Il Comune di Trani aveva riaperto i termini fino a fine 2015 per le nuove, eventuali domande per la morosità incolpevole, vale a dire il ristoro di fitti in favore di proprietari di abitazioni che hanno dovuto trattare inquilini impossibilitati, per sopraggiunti e documentati impedimenti, a pagare mensilmente il canone di locazione.
Grazie al “secondo giro”, la somma complessivamente disponibile, pari a 41mila euro, è stata erogata.
L’ultimo contributo è stato assegnato in favore del proprietario di un immobile il cui inquilino, per sopravvenuti impedimenti legati alla perdita del posto di lavoro, aveva interrotto il pagamento dei canoni di locazione per un periodo compreso tra giugno 2014 e dicembre 2015: il proprietario dell'immobile, pur di porre fine ad un’attesa ormai snervante, approfittando del bando ha accettato un ristoro di 6.500 euro (360 euro mensili) senza avere più nulla a pretendere. La somma è stata liquidata nei giorni scorsi. Fra i casi precedentemente licenziati, altri due proprietari avevano accettato una somma di 1.200 euro per fitti non versati da febbraio a settembre 2015. Un altro proprietario aveva dato l’assenso a 1.500 euro per il trasferimento dall'inquilino ad un'altra sua abitazione.

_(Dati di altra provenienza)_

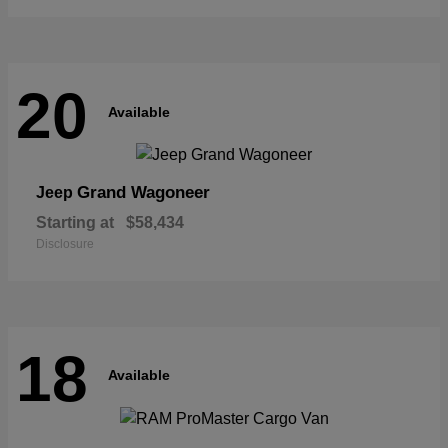
20
Available
Grand Wagoneer
Jeep
Starting at
$58,434
Disclosure
18
Available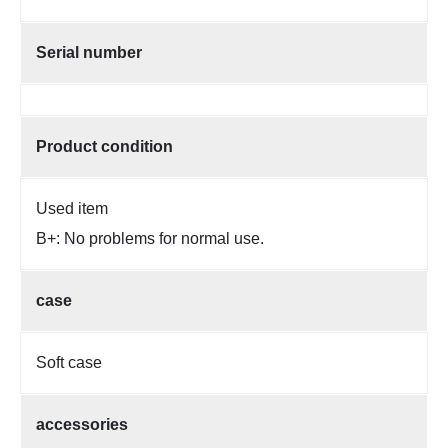
Serial number
Product condition
Used item
B+: No problems for normal use.
case
Soft case
accessories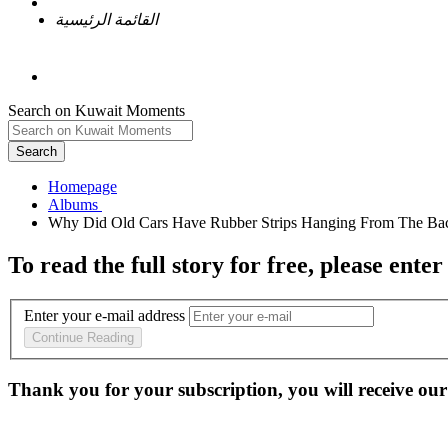
القائمة الرئيسية
Search on Kuwait Moments
Search
Homepage
To read the full story
for free
, please enter
Enter your e-mail address
Continue Reading
Thank you for your subscription, you will receive our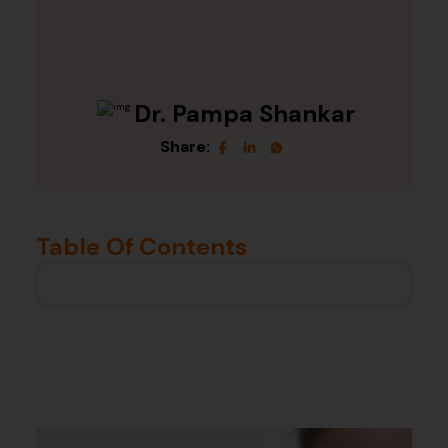
Dr. Pampa Shankar
Share:
Table Of Contents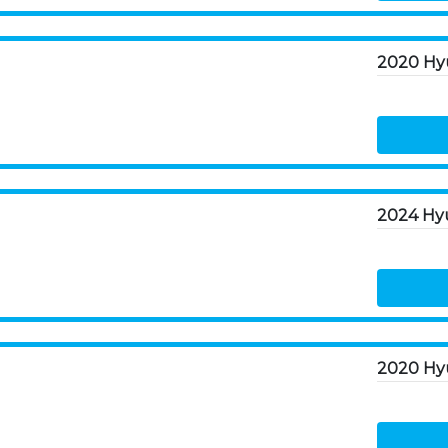
2024 Hyu
2020 Hyu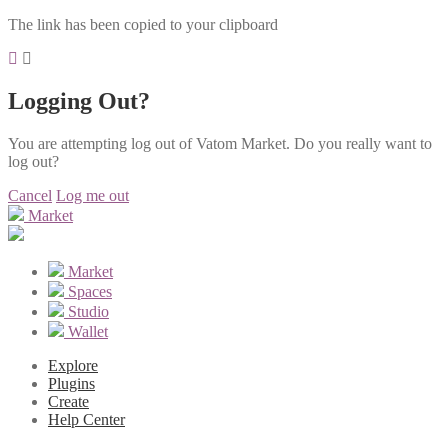
The link has been copied to your clipboard
Logging Out?
You are attempting log out of Vatom Market. Do you really want to
log out?
Cancel
Log me out
Market
Market
Spaces
Studio
Wallet
Explore
Plugins
Create
Help Center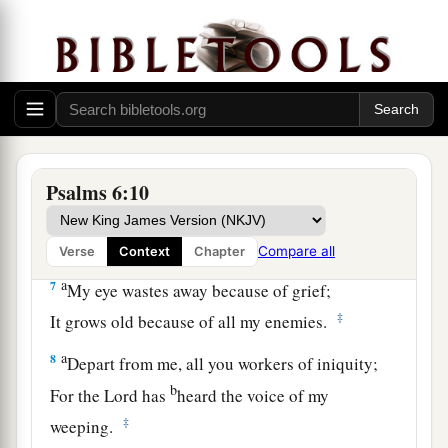
‡
But You, O
Lord
—how long?
4
Return, O
Lord
, deliver me!
Oh, save me for Your mercies’ sake!
a
5
For in death
there
is
no remembrance of You;
‡
In the grave who will give You thanks?
6
I am weary with my groaning;
Psalms 6:10
1
All night I make my bed swim;
‡
I drench my couch with my tears.
Compare all
Verse
Context
Chapter
a
7
My eye wastes away because of grief;
‡
It grows old because of all my enemies.
a
8
Depart from me, all you workers of iniquity;
b
For the
Lord
has
heard the voice of my
‡
weeping.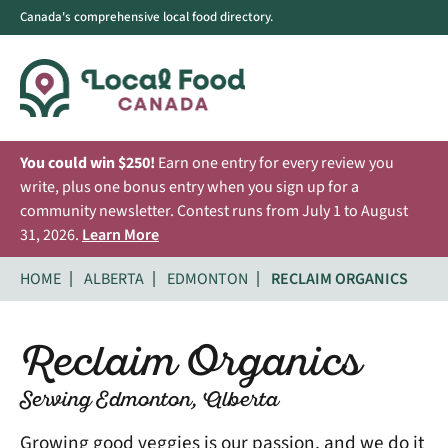
Canada's comprehensive local food directory.
You could win $250!
Earn one entry for every review you
write, plus one bonus entry when you sign up for a
community newsletter. Contest runs from July 1 to August
31, 2026.
Learn More
HOME
ALBERTA
EDMONTON
RECLAIM ORGANICS
Reclaim Organics
Serving Edmonton, Alberta
Growing good veggies is our passion, and we do it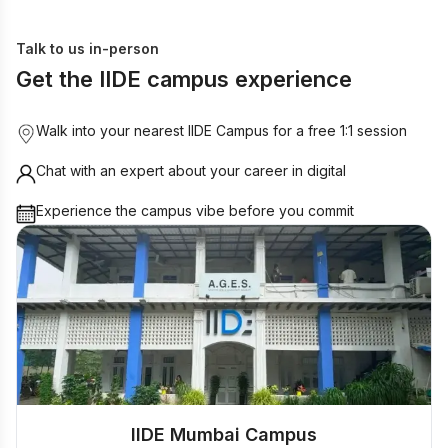
Talk to us in-person
Get the IIDE campus experience
Walk into your nearest IIDE Campus for a free 1:1 session
Chat with an expert about your career in digital
Experience the campus vibe before you commit
IIDE Mumbai Campus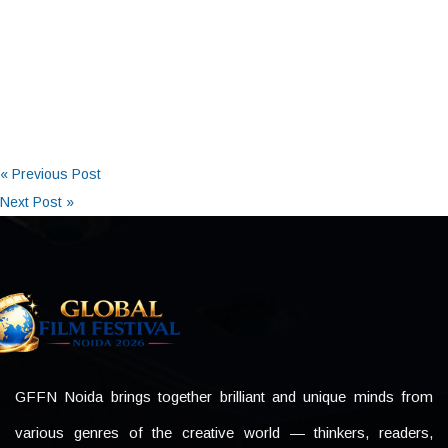
« Previous Post
Next Post »
GFFN Noida brings together brilliant and unique minds from
various genres of the creative world — thinkers, readers,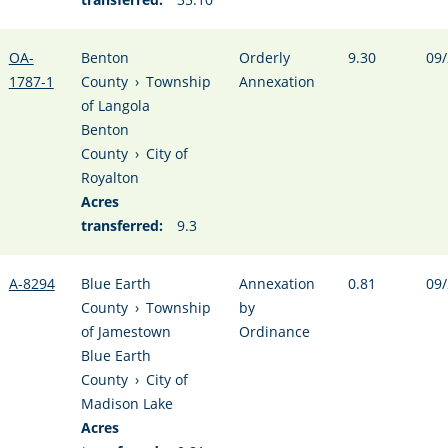
OA-
Benton
Orderly
9.30
09/
1787-1
County
›
Township
Annexation
of Langola
Benton
County
›
City of
Royalton
Acres
transferred:
9.3
A-8294
Blue Earth
Annexation
0.81
09/
County
›
Township
by
of Jamestown
Ordinance
Blue Earth
County
›
City of
Madison Lake
Acres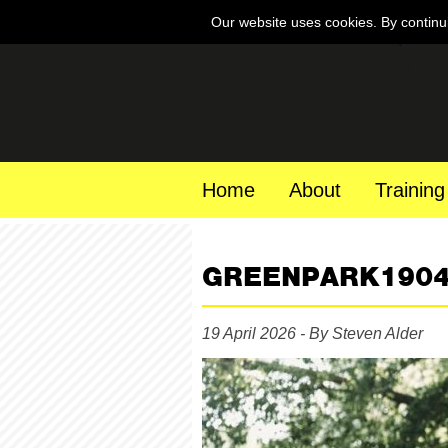
Our website uses cookies. By continu
Home
About
Training
GREENPARK190
19 April 2026 - By Steven Alder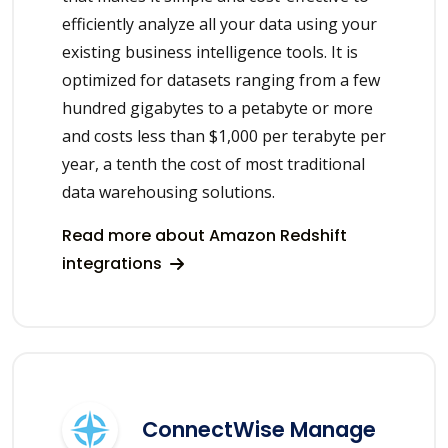
efficiently analyze all your data using your
existing business intelligence tools. It is
optimized for datasets ranging from a few
hundred gigabytes to a petabyte or more
and costs less than $1,000 per terabyte per
year, a tenth the cost of most traditional
data warehousing solutions.
Read more about Amazon Redshift
integrations
ConnectWise Manage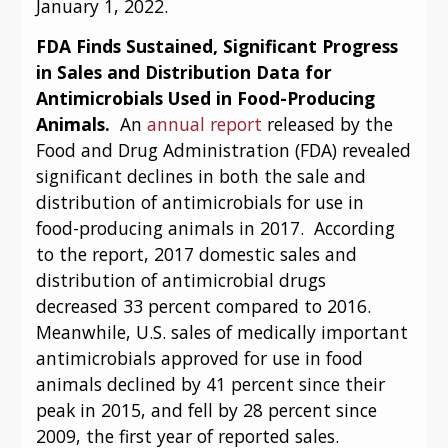
January 1, 2022.
FDA Finds Sustained, Significant Progress 
in Sales and Distribution Data for 
Antimicrobials Used in Food-Producing 
Animals.  
An 
annual report
 released by the 
Food and Drug Administration (FDA) revealed 
significant declines in both the sale and 
distribution of antimicrobials for use in 
food-producing animals in 2017.  According 
to the report, 2017 domestic sales and 
distribution of antimicrobial drugs 
decreased 33 percent compared to 2016.  
Meanwhile, U.S. sales of medically important 
antimicrobials approved for use in food 
animals declined by 41 percent since their 
peak in 2015, and fell by 28 percent since 
2009, the first year of reported sales.  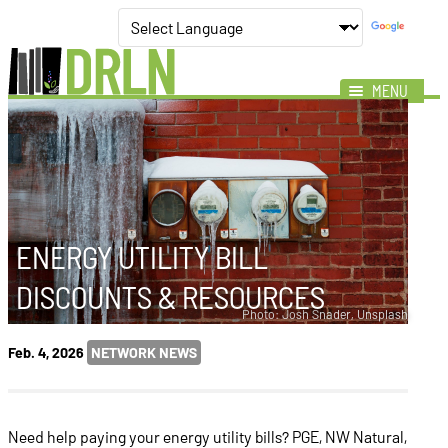
MENU
Mission
Impact
Members
News
ENERGY UTILITY BILL
Events
DISCOUNTS & RESOURCES
Resources
Photo: Josh Snader, Unsplash
Feb. 4, 2026
NETWORK NEWS
Need help paying your energy utility bills? PGE, NW Natural,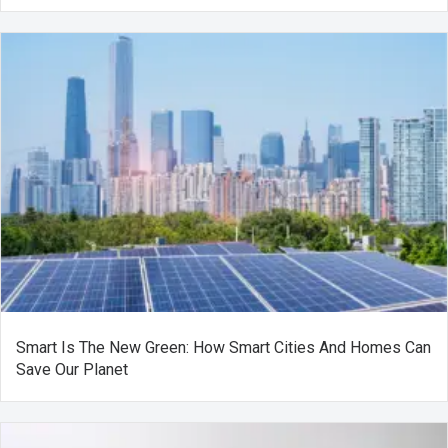
Smart Is The New Green: How Smart Cities And Homes Can
Save Our Planet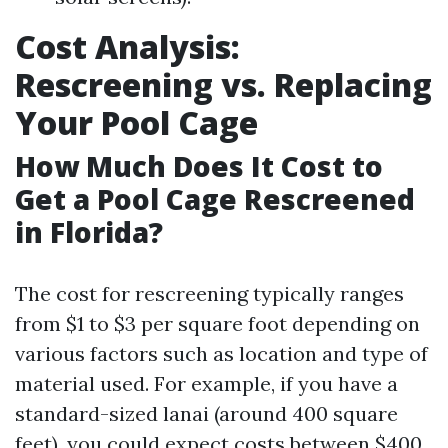
Cost Analysis:
Rescreening vs. Replacing
Your Pool Cage
How Much Does It Cost to
Get a Pool Cage Rescreened
in Florida?
The cost for rescreening typically ranges
from $1 to $3 per square foot depending on
various factors such as location and type of
material used. For example, if you have a
standard-sized lanai (around 400 square
feet), you could expect costs between $400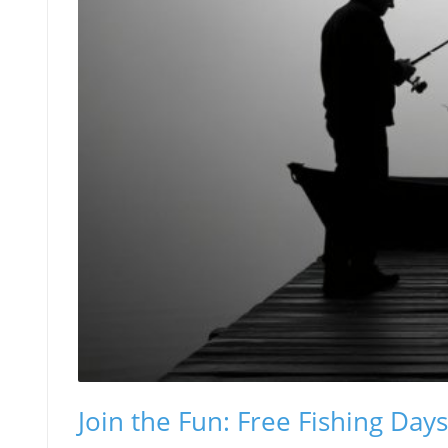
Join the Fun: Free Fishing Day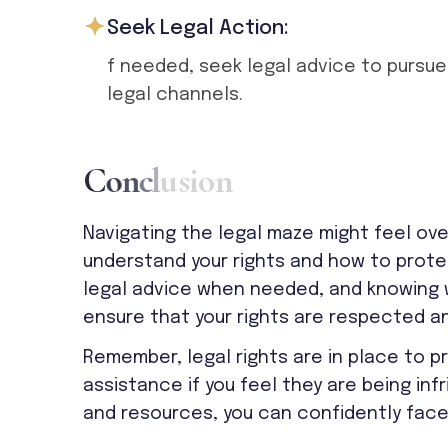
Seek Legal Action:
f needed, seek legal advice to pursue
legal channels.
C
o
n
c
l
u
s
i
o
n
Navigating the legal maze might feel ove
understand your rights and how to prote
legal advice when needed, and knowing w
ensure that your rights are respected a
Remember, legal rights are in place to 
assistance if you feel they are being in
and resources, you can confidently face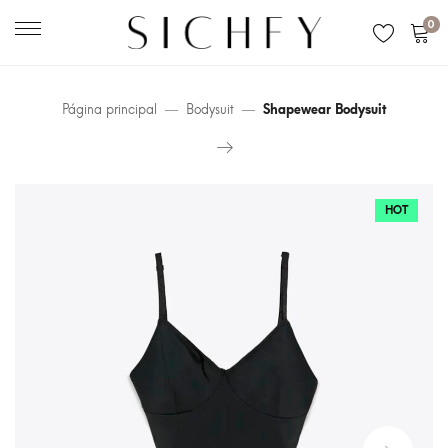
0
Página principal
Bodysuit
Shapewear Bodysuit
HOT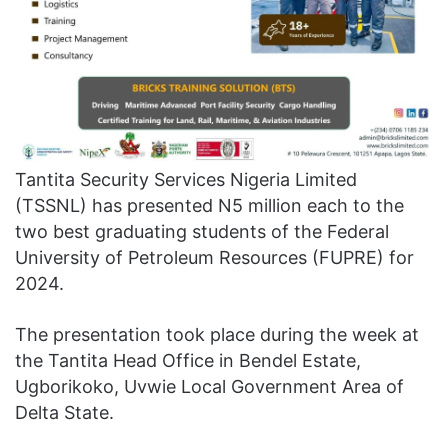
Tantita Security Services Nigeria Limited
(TSSNL) has presented N5 million each to the
two best graduating students of the Federal
University of Petroleum Resources (FUPRE) for
2024.
The presentation took place during the week at
the Tantita Head Office in Bendel Estate,
Ugborikoko, Uvwie Local Government Area of
Delta State.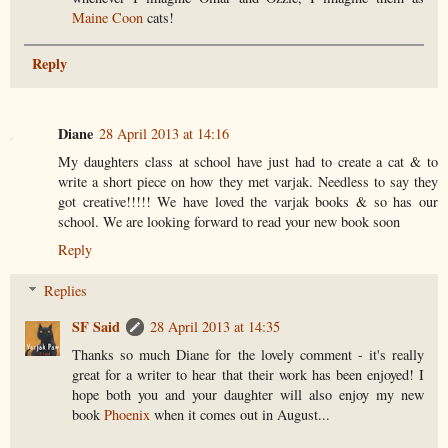
Maine Coon
cats!
Reply
Diane
28 April 2013 at 14:16
My daughters class at school have just had to create a cat & to
write a short piece on how they met varjak. Needless to say they
got creative!!!!! We have loved the varjak books & so has our
school. We are looking forward to read your new book soon
Reply
Replies
SF Said
28 April 2013 at 14:35
Thanks so much Diane for the lovely comment - it's really
great for a writer to hear that their work has been enjoyed! I
hope both you and your daughter will also enjoy my new
book
Phoenix
when it comes out in August...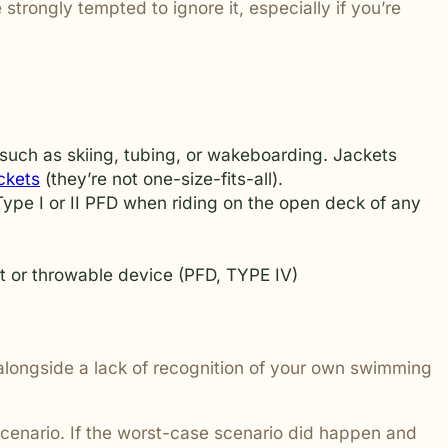
trongly tempted to ignore it, especially if you’re
 addressed.
 such as skiing, tubing, or wakeboarding. Jackets
ckets
(they’re not one-size-fits-all).
ype I or II PFD when riding on the open deck of any
ket or throwable device (PFD, TYPE IV)
, alongside a lack of recognition of your own swimming
 scenario. If the worst-case scenario did happen and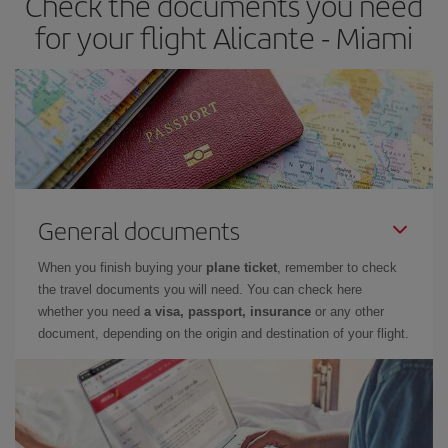
Check the documents you need
for your flight Alicante - Miami
General documents
When you finish buying your
plane ticket
, remember to check
the travel documents you will need. You can check here
whether you need
a visa, passport, insurance
or any other
document, depending on the origin and destination of your flight.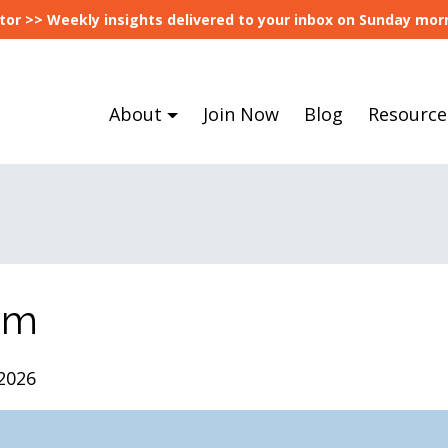
tor >> Weekly insights delivered to your inbox on Sunday morn
About
Join Now
Blog
Resource
om
2026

Per la cronaca, si definisce morosità incolpevole la situazione di sopravvenuta impossibilità a provvedere al pagamento del canone locativo, a seguito della perdita o consistente riduzione della capacità reddituale del nucleo familiare. Le circostanze che possono determinare questa condizione sono le seguenti: licenziamento; cassa integrazione; riduzione dell’orario di lavoro; malattia grave; infortunio; decesso di un familiare. In generale, viene riconosciuto il diritto alla morosità incolpevole a famiglie vittime di una riduzione del reddito, oppure incapaci di affrontare le normali spese mediche ed assistenziali. A differenza del contributo regionale per il cosiddetto “fitto casa”, per questa fattispecie non è previsto un eventuale cofinanziamento del Comune.